Only 27 percent of Ghanaians have access to safe and potable water, a 2017 joint monitoring programme report has revealed.
According to the report conducted by the International Water and Sanitation Centre (IRC Ghana), an independent international non-profit organisation and its partners, national access to basic sanitation stands at 14 percent.
Country Director of the IRC Ghana, which works in the area of water supply, sanitation, and hygiene, Vida Duti, disclosed the country was making slow progress in achieving set targets for goal six of the Sustainable Development Goals (SDGs).
The goal six of the SDGs seek to ensure water and sanitation for all by 2030.

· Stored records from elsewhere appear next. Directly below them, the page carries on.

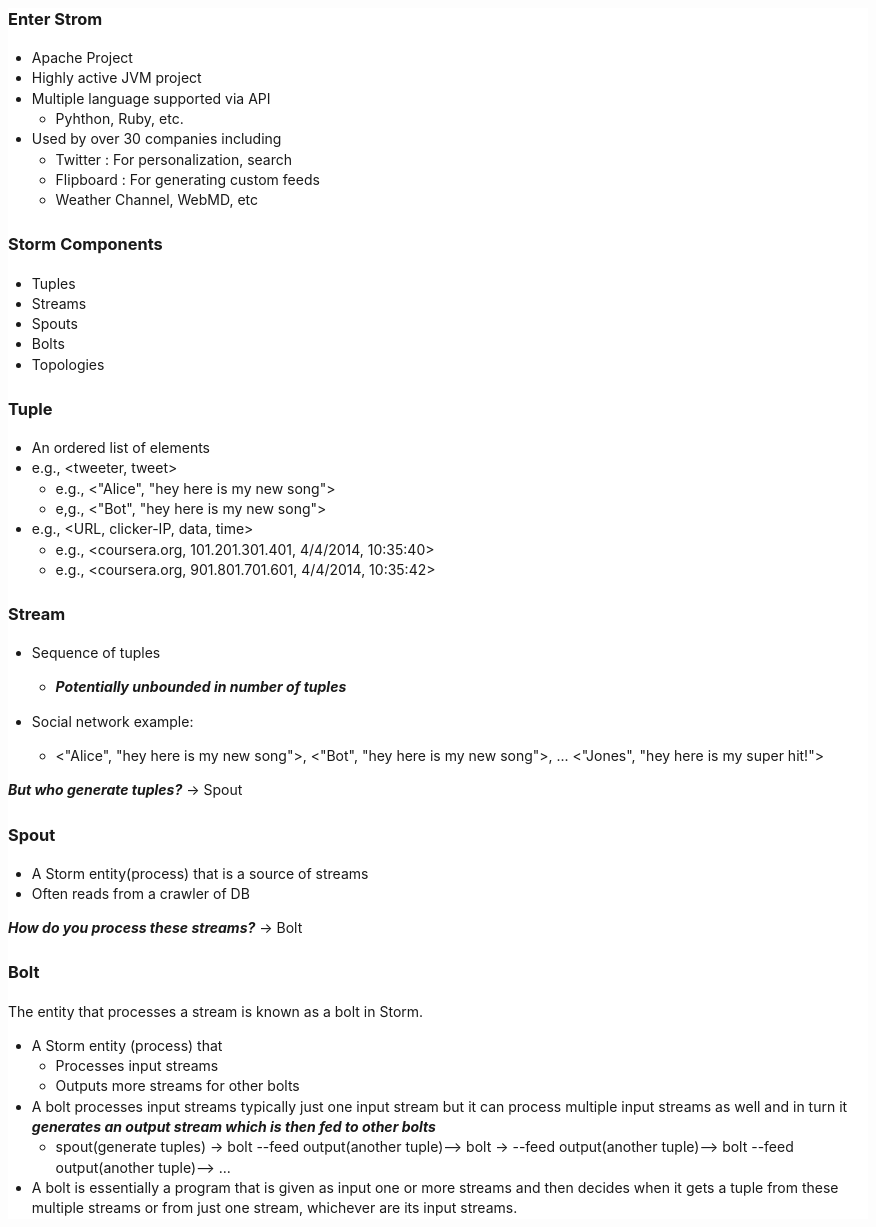 ### Enter Strom

- Apache Project
- Highly active JVM project
- Multiple language supported via API
  - Pyhthon, Ruby, etc.
- Used by over 30 companies including
  - Twitter : For personalization, search
  - Flipboard : For generating custom feeds
  - Weather Channel, WebMD, etc

### Storm Components

- Tuples
- Streams
- Spouts
- Bolts
- Topologies

### Tuple

- An ordered list of elements
- e.g., <tweeter, tweet>
  - e.g., <"Alice", "hey here is my new song">
  - e,g., <"Bot", "hey here is my new song">
- e.g., <URL, clicker-IP, data, time>
  - e.g., <coursera.org, 101.201.301.401, 4/4/2014, 10:35:40>
  - e.g., <coursera.org, 901.801.701.601, 4/4/2014, 10:35:42>

### Stream

- Sequence of tuples
  - ***Potentially unbounded in number of tuples***

- Social network example:
  - <"Alice", "hey here is my new song">, <"Bot", "hey here is my new song">, ... <"Jones", "hey here is my super hit!">

***But who generate tuples?*** -> Spout

### Spout

- A Storm entity(process) that is a source of streams
- Often reads from a crawler of DB

***How do you process these streams?*** -> Bolt

### Bolt

The entity that processes a stream is known as a bolt in Storm.

- A Storm entity (process) that
  - Processes input streams
  - Outputs more streams for other bolts
- A bolt processes input streams typically just one input stream but it can process multiple input streams as well and in turn it ***generates an output stream which is then fed to other bolts***
  - spout(generate tuples) -> bolt --feed output(another tuple)--> bolt -> --feed output(another tuple)--> bolt --feed output(another tuple)--> ...
- A bolt is essentially a program that is given as input one or more streams and then decides when it gets a tuple from these multiple streams or from just one stream, whichever are its input streams.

More so, the Ghana Water Sector Strategic Development Plan (2014) aims to make water, sanitation and hygiene services universally for all people resident in Ghana, and to manage water resources for multiple purposes by 2025.
Speaking at the launch of the implementation of a full WASH (Water, Sanitation and Hygiene) coverage initiative at Kenyasi Number One in the Asutifi North District of the Brong-Ahafo Region, Ms Duti said it required collective efforts and cooperation to ensure availability and sustainable management of water and sanitation for all.
Dubbed “Asutifi North Ahonidie Mpontuo” (ANAM), the WASH coverage initiative is being implemented by the IRC in collaboration with the District Assembly and Conrad N Hilton Foundation (CNHF) and its allied partners.
It is a WASH master plan developed to respond to the challenges in the WASH sector with the target of providing full coverage by 2030 – every person in Asutifi North District will have access to sustainable safe water, sanitation and hygiene services in an environment where water resources are sustainably managed.
The other CNHF partners supporting the intuitive include Safe Water Network, World Vision International, Netcentric Campaigns, Aquagya Institute and the National Foundation for the Centres for Disease Control and Prevention (CDC).
Ms Duti noted that water and sanitation coverage in the Asutifi North were worsened as only three percent of the District population had access to safely managed drinking water and 23 percent access to basic sanitation, hence the implementation of the initiative.
The intent is to progressively advance, driven by the District Assembly in coordinating stakeholders’ efforts towards implementation of the master plan and alignment with national policies and processes.
She appealed to stakeholders from government, civil society and non-governmental organizations, private sector, service providers and users as well as traditional authorities and the media to support the initiative to achieve useful outcomes.
Mr. Kwaku Asomah-Cheremeh, the Brong-Ahafo Regional Minister, indicated that potable water and improved sanitation had been found to correlate positively with school enrolment, reduction in infant mortality, increase in productivity, promotion of gender equality and elimination of abject poverty.
It has been documented that WASH has the potential to prevent at least 9.1 percent of the global disease burden and 6.3 percent of all deaths, he stated.
Mr. Asomah-Cheremeh called on the Asutifi North District Assembly and people in the District to cooperate and contribute their part to ensure that the project become successful for their own benefit.